= Agnès Lefort =

Canadian artist

Marie-Agnès Lefort (January 5, 1891 - February 9, 1973) was a Canadian artist, educator and gallery owner living in Quebec.

She was born in Saint-Rémi and was educated by the Ursulines at Trois-Rivières. She went on to study art at the Monument-National in Montreal with Joseph Saint-Charles, Charles Gill and Edmond Dyonnet; in 1917, she won the medal awarded annually for drawing. She also undertook private studies in portrait painting with Saint-Charles and "plein air" painting with J.Y. Johnstone. In 1923, Lefort began to exhibit with the Art Association of Montreal and the Royal Canadian Academy. In 1935, she had a solo exhibition at Eaton's Art Gallery. She attended the 1941 Conference of Canadian Artists in Kingston, now known as the "Kingston Conference". She was also a founding member of the Federation of Canadian Artists. Her work was included in the exhibition "Pintura Canadense Contemporanea" in Rio de Janeiro in 1944. Lefort also exhibited at the Galerie l'Art Français in Montreal. In 1950, she retired from painting and opened the Agnès Lefort Gallery, later the Galerie Godard Lefort.
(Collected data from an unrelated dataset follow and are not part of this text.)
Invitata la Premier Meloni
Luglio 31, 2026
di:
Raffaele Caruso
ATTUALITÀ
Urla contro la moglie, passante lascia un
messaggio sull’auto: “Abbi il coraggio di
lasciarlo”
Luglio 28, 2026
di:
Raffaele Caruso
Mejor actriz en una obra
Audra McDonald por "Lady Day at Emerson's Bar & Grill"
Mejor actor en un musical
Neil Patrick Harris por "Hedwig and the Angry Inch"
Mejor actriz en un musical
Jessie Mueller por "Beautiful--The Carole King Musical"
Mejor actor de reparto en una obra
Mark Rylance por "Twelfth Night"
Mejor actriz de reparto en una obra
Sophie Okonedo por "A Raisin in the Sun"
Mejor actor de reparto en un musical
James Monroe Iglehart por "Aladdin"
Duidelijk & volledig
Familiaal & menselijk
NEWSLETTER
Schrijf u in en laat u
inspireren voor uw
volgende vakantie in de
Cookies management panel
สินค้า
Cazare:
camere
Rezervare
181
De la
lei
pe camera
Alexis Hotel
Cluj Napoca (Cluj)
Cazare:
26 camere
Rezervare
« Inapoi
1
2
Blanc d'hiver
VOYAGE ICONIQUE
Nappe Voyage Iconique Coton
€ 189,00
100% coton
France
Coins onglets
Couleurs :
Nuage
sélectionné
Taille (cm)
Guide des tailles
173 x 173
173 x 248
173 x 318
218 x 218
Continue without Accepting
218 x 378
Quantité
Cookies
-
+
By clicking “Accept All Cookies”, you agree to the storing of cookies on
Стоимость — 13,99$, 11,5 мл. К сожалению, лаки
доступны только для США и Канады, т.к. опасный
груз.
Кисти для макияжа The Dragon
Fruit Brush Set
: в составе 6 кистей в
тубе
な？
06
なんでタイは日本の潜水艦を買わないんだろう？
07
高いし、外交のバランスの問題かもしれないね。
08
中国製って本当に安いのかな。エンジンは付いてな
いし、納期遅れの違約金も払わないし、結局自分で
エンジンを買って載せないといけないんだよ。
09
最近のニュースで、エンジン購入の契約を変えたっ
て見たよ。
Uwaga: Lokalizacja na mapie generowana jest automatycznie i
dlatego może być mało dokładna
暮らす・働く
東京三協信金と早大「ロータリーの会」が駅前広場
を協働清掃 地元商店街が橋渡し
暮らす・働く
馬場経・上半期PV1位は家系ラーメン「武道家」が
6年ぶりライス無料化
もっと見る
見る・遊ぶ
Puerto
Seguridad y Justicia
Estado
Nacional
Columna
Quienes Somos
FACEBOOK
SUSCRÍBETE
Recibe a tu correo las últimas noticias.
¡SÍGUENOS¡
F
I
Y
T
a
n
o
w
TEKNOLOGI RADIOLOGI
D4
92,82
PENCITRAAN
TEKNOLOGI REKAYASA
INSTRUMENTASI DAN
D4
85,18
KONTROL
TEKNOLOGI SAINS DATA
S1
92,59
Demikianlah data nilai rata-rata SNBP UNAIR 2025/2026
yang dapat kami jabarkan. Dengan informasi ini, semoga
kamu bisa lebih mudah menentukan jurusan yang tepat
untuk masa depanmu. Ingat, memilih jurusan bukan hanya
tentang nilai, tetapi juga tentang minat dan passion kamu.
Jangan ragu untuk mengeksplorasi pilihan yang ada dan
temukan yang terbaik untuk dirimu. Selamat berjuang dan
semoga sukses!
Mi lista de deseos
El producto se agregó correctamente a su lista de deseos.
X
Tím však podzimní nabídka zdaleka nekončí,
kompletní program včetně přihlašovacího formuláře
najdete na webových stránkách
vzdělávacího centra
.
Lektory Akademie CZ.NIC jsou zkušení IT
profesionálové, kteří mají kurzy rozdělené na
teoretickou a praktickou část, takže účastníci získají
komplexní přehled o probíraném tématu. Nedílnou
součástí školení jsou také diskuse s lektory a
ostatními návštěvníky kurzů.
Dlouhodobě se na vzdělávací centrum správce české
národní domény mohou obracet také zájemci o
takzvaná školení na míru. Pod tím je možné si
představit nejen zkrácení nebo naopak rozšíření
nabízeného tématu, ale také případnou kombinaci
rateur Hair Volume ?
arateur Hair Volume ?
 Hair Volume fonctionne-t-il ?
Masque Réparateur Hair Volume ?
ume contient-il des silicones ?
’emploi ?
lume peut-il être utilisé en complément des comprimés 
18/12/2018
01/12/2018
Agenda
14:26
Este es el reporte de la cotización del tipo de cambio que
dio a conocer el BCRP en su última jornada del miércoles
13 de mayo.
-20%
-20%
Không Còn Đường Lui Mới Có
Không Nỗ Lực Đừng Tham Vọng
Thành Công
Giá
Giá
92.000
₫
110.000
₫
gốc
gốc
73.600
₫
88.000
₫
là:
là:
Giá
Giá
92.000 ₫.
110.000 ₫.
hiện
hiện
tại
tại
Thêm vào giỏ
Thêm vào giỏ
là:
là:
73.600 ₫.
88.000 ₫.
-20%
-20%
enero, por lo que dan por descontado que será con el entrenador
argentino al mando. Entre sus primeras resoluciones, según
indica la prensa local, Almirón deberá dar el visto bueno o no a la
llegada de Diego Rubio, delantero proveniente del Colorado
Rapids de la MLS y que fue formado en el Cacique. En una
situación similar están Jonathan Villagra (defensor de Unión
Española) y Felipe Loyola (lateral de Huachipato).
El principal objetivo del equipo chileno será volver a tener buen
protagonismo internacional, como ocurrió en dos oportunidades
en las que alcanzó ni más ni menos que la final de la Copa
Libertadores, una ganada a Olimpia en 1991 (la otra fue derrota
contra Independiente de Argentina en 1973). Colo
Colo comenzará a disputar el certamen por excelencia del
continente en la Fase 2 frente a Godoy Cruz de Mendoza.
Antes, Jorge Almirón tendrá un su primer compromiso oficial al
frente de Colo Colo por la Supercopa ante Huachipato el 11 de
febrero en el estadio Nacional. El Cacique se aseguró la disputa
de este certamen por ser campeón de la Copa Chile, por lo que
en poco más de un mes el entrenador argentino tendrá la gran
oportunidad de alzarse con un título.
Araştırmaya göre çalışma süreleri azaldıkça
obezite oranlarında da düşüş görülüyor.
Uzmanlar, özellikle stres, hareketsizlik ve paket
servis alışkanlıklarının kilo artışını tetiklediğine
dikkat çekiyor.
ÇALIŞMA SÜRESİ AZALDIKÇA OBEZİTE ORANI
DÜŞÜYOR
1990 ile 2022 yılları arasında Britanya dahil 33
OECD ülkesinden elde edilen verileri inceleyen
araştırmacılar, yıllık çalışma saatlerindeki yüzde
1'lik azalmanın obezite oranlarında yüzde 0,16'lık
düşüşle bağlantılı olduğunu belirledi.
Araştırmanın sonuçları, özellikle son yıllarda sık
It was considered one of the most important avant-garde galleries in Montreal.

She taught art classes in her studio and at Miss Edgar's and Miss Cramp's School in Westmount. She also gave radio talks on art history.

Lefort died in Montreal at the age of 82.

Her work is included in the collections of the Musée national des beaux-arts du Québec and the Montreal Museum of Fine Arts.